Protocol not sufficient
The DPA had reservations about the legal basis of these temperature checks – which started in June 2020 – and decided to refer the matter to its inspection service, which passed its investigation on to the Dispute Chamber.
The Chamber now ruled that there was indeed no legal basis for processing temperature data (mainly for the second measurement, for people whose temperature was higher than 38°C). This second check was carried out by the company Ambuce Rescue Team, which was also given a €20,000 fine by the DPA.
While processing these sensitive data for public health reasons would be allowed if the procedure was based on a "clear and precise legal norm whose application is predictable for the data subject," the protocol that the temperature checks were based on did not meet those requirements.
Additionally, the DPA felt that travellers were not sufficiently informed about the temperature checks and that the report to assess the risks related to the processing of the temperature data was not "qualitative" enough.
'Necessary measures taken in good faith'
In an official reaction statement given to The Brussels Times, Brussels Airport stressed that while it learned of the imposed fines via a press release on the DPA's website, the airport company itself has not yet received the decision.

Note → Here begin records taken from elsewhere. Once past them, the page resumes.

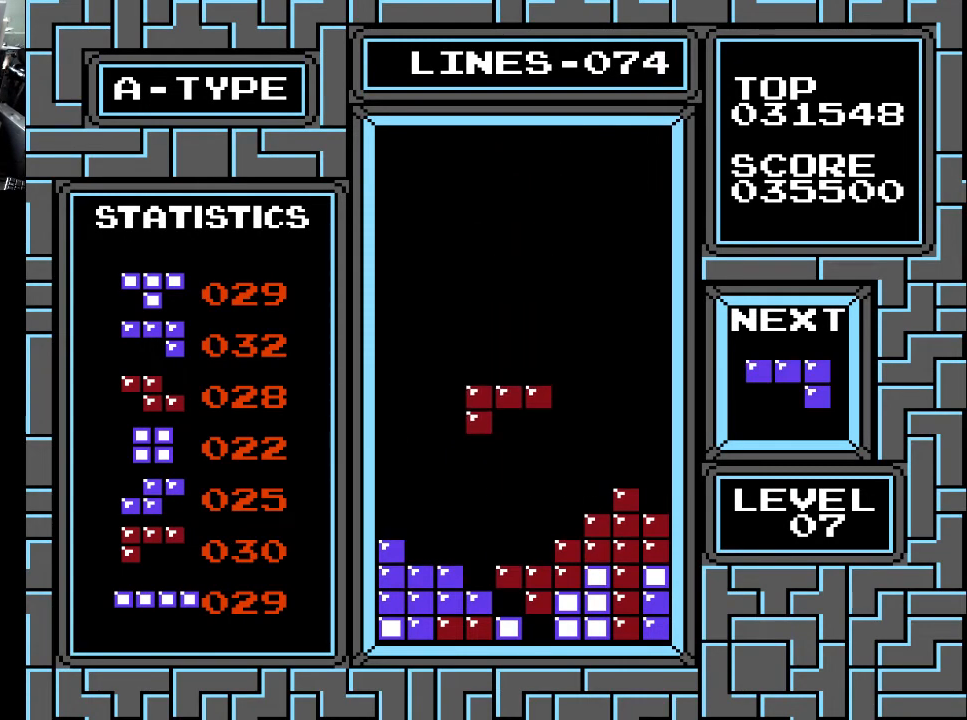
{"buttons": [], "right_stick": "center", "events": [[433, "DPAD_DOWN", "up"]]}
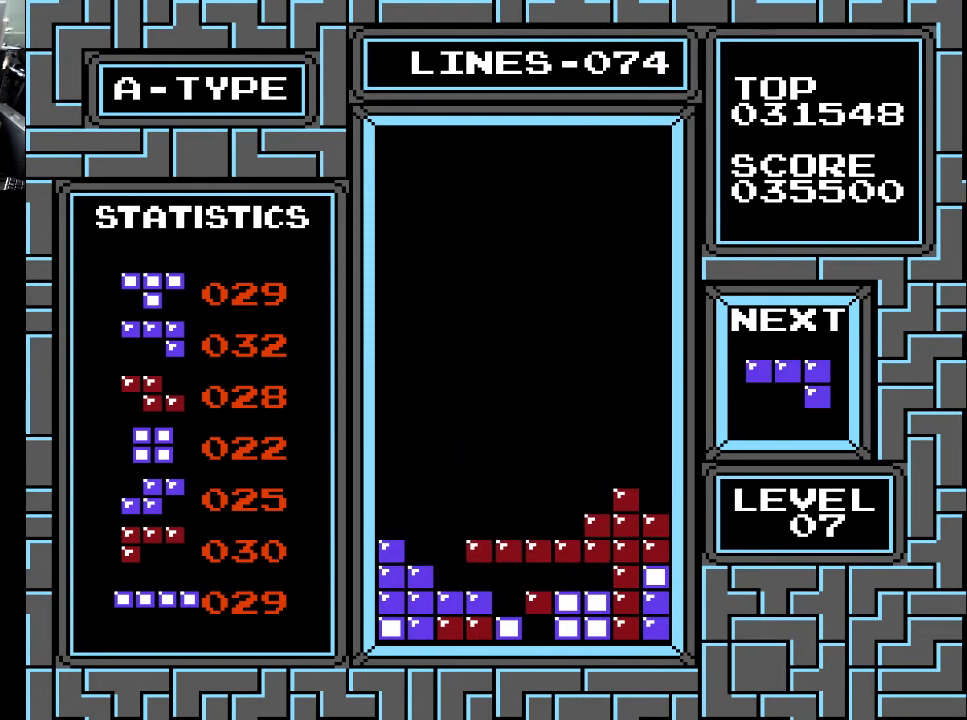
{"buttons": ["DPAD_LEFT"], "right_stick": "center", "events": [[433, "DPAD_LEFT", "down"]]}
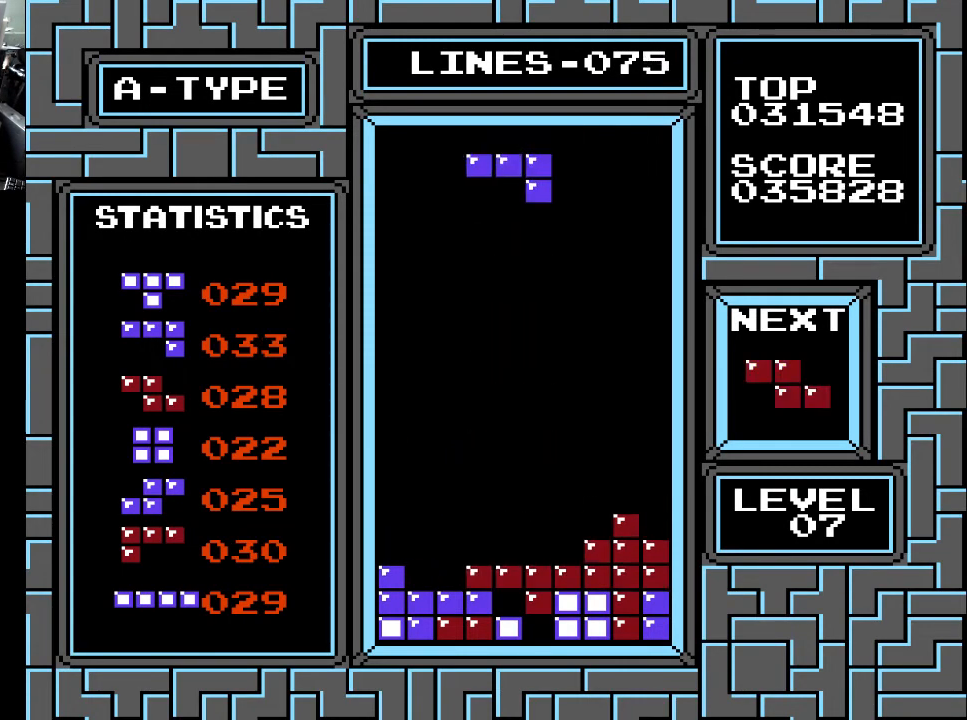
{"buttons": [], "right_stick": "center", "events": [[33, "DPAD_LEFT", "up"], [133, "DPAD_LEFT", "down"], [233, "DPAD_LEFT", "up"], [333, "X", "down"], [367, "DPAD_LEFT", "down"], [400, "X", "up"], [467, "DPAD_LEFT", "up"]]}
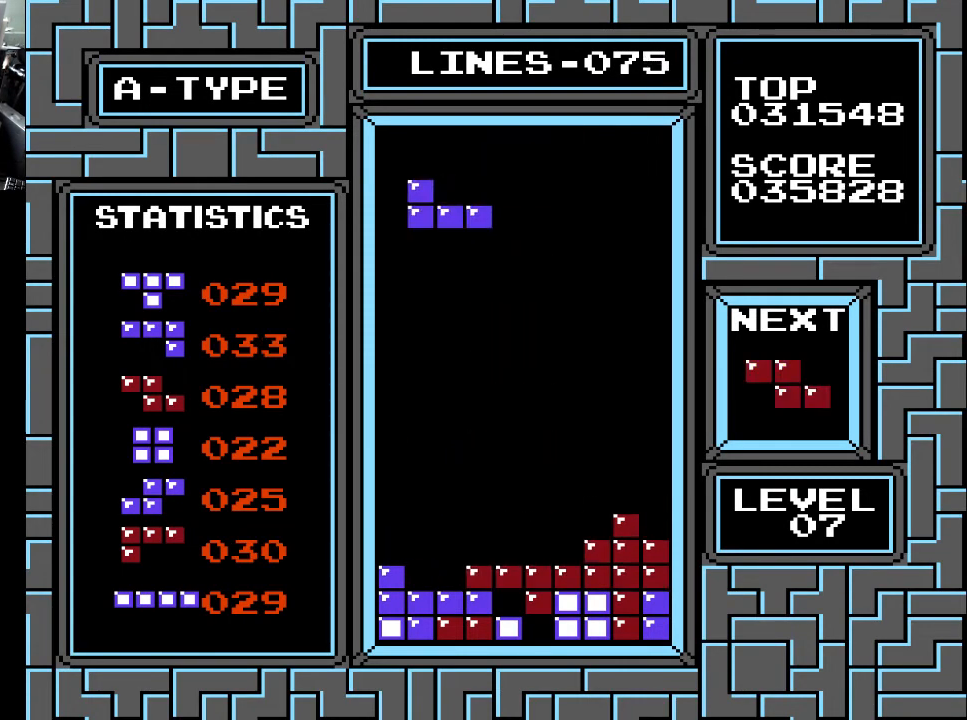
{"buttons": ["DPAD_LEFT"], "right_stick": "center", "events": [[33, "X", "down"], [133, "X", "up"], [267, "X", "down"], [333, "X", "up"], [467, "DPAD_LEFT", "down"]]}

The temperature controls were introduced on 15 June 2020 during the restart of non-essential travel, the airport said. This was "at a time when the Covid crisis was still raging, little was known about Covid and measures such as testing were not yet widely available."
In the interest of public health, measures had to be taken quickly and the airport took "the necessary measures in good faith based on the information and guidelines available at that time," said Brussels Airport.
From the Federal Public Mobility Service, the airports received a binding protocol (dated 11/06/2020), stating that temperature screening had to be carried out in places where social distance could not be guaranteed.
"This protocol is based on the Ministerial Decree of 05/06/2020 that provides a legal basis for this. Contrary to what the DPA maintains in its press release, there was therefore indeed a valid legal basis for the processing," the company said, adding that it concerned "a considerable investment of the airport."
'What we were told to do'
Brussels Airport underlined that it handled the checks "extremely cautiously" and clearly communicated that to the passengers. The information was only shown briefly on the screen for a few seconds and was immediately deleted after.
"These images were only viewed by authorised personnel and it was not linked to other data. Brussels Airport also carried out a thorough data protection impact assessment," it said, adding that the checks were abolished as soon as the Government measures allowed in January 2021.
The company also stressed that, while it had repeatedly asked the DPA to work together to find a suitable solution before the screenings were implemented, such cooperation was always refused.
Brussels Airport stated it is "very disappointed" with the decision, as it "did what it was told to do by the Federal Public Service for Mobility and is now being fined for it by another Public Service." It also said that the "incredibly high fine" is disproportionate to the alleged infringement and previous rulings by the DPA.
Lastly, the airport said that it has cooperated with the DPA's investigation and provided all necessary information. "We are now considering how to respond to this decision by the Dispute Chamber."